The top two reasons that IT organizations embrace cloud computing services come down to cost and agility. But as cloud computing matures, it’s also becoming apparent that some IT services can be delivered much more simply in the cloud than on premises.
To illustrate that point, Snowflake Computing today revealed that it has added new capabilities to its Elastic Data Warehouse service that make it simpler to administer and protect data in a relational database that was designed from the ground up to support a data warehouse deployed as a cloud service.

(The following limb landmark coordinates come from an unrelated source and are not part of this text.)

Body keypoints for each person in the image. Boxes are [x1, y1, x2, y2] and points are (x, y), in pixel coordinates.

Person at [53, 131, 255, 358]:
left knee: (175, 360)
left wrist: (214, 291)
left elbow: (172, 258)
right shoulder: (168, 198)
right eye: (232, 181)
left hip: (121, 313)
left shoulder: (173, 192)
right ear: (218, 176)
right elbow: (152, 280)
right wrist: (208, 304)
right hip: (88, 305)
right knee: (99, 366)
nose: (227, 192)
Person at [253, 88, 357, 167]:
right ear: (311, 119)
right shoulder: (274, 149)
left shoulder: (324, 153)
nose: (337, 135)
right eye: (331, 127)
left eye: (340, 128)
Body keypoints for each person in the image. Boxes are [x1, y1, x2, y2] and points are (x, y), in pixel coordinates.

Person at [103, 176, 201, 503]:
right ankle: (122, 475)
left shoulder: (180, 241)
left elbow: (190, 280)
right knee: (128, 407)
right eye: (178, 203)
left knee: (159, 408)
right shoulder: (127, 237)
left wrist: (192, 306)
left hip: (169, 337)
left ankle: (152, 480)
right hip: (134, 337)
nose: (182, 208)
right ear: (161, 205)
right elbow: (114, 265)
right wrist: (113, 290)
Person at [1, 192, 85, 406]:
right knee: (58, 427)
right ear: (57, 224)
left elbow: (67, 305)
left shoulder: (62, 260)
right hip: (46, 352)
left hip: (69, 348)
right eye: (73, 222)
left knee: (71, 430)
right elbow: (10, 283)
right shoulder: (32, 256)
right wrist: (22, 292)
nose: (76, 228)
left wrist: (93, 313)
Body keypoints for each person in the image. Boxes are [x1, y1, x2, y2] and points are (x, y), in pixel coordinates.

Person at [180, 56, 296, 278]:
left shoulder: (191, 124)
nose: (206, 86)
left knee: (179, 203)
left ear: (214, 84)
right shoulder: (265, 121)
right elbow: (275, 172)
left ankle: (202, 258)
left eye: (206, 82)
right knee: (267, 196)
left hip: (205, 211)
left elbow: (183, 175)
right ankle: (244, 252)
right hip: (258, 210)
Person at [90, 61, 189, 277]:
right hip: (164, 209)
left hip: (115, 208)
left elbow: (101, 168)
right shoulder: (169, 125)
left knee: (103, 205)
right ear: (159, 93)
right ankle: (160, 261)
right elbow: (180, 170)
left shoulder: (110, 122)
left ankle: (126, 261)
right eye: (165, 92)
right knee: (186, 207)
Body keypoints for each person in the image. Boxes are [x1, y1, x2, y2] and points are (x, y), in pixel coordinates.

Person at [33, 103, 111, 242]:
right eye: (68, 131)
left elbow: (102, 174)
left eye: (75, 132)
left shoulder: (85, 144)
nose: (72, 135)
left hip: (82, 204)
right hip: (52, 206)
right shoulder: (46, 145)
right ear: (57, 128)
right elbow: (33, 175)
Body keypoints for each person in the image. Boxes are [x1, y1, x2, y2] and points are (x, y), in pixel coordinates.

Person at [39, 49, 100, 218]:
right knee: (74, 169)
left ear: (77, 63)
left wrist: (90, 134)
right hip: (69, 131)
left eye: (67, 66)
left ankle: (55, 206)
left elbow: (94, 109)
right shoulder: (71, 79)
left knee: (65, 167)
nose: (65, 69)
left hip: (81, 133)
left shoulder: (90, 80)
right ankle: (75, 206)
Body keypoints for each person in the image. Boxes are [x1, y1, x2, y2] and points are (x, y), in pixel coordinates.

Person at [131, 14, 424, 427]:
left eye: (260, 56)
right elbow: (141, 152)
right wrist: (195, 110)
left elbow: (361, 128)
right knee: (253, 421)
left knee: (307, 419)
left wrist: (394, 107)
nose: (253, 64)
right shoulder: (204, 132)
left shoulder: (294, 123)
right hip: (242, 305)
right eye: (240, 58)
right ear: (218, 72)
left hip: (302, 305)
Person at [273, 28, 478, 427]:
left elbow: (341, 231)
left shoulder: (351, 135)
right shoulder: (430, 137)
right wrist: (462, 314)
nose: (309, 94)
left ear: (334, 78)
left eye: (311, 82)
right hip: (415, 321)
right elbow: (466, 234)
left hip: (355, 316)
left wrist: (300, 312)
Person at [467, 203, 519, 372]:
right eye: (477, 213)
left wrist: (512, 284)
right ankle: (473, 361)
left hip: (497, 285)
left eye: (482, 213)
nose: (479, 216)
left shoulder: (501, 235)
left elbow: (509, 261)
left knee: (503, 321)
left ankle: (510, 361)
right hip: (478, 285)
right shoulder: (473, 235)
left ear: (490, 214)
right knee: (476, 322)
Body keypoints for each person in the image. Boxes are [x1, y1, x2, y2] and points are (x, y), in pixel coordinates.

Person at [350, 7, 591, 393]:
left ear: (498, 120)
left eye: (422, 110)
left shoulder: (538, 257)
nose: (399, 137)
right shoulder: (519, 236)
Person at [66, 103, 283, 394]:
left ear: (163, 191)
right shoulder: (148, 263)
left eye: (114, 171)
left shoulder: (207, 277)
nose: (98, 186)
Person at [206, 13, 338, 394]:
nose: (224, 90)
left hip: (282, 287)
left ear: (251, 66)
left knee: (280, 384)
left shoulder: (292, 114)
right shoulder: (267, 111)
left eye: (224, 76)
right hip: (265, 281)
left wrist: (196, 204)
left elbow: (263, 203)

Jon Bock, vice president of products for Snowflake Computing, says Elastic Data Warehouse now makes it possible to automatically recover data at any point in time without having to rely on snapshots that then need to be recovered from a storage system. Instead, Bock says IT organizations can now make use of a “time machine” capability to roll the database back to any point in time required.

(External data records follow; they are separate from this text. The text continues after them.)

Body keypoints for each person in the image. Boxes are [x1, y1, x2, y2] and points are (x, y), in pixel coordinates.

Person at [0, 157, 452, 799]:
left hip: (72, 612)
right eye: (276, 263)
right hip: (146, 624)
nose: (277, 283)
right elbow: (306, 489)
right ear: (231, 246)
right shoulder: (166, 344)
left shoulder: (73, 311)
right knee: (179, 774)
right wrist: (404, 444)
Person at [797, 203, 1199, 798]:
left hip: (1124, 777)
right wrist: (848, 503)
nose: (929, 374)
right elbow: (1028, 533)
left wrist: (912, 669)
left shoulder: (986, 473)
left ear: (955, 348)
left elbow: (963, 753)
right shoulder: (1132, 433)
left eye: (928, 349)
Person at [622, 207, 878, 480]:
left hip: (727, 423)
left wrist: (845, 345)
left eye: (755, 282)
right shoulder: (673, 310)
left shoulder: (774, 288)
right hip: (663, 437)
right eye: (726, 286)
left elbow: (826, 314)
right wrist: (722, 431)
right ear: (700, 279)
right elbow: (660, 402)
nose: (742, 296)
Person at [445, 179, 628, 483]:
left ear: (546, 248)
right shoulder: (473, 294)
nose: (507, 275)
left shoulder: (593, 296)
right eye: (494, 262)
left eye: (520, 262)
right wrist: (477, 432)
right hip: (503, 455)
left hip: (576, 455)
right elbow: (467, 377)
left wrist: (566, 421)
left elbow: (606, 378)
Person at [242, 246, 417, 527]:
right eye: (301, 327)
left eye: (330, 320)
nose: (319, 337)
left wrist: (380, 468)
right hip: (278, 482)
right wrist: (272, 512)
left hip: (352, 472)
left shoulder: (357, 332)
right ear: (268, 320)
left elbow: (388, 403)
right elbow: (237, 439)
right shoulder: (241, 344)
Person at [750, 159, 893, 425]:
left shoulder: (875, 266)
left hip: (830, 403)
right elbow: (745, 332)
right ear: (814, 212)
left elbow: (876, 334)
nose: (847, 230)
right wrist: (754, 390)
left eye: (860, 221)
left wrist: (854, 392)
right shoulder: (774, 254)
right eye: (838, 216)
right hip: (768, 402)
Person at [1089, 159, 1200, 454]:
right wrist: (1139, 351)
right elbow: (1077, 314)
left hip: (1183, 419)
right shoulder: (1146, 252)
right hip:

Bock says the multi-cluster capabilities of the underlying relational database have been extended to allow it to automatically scale up to meet additional concurrency requirements on demand. It would take a database administrator (DBA) several hours to accomplish the same task using a traditional relational database running on premises, says Bock.
While Snowflake Computing was an early pioneer of delivering a relational database as a service, both Oracle and Microsoft have since launched similar services. In each case, the core argument for employing a database-as-a-service (DBaaS) is not only the method of delivery, but also the fact that all the underlying management tasks are handled by the cloud service provider rather than a DBA who has to be hired by the IT organization. In the case of the Elastic Data Warehouse, Bock notes that many of the tasks associated with traditional data management, such as distributing data and creating metadata around that data, have now been automated.
Thus far, Bock says Snowflake Computing has signed up over 200 customers for a service that now manages petabytes of data. The degree to which IT organizations will be willing to consider alternatives to the database vendors that currently dominate the data warehouse landscape on premises will vary. But as DBaaS offerings of all types proliferate across the cloud, there will be no shortage of options.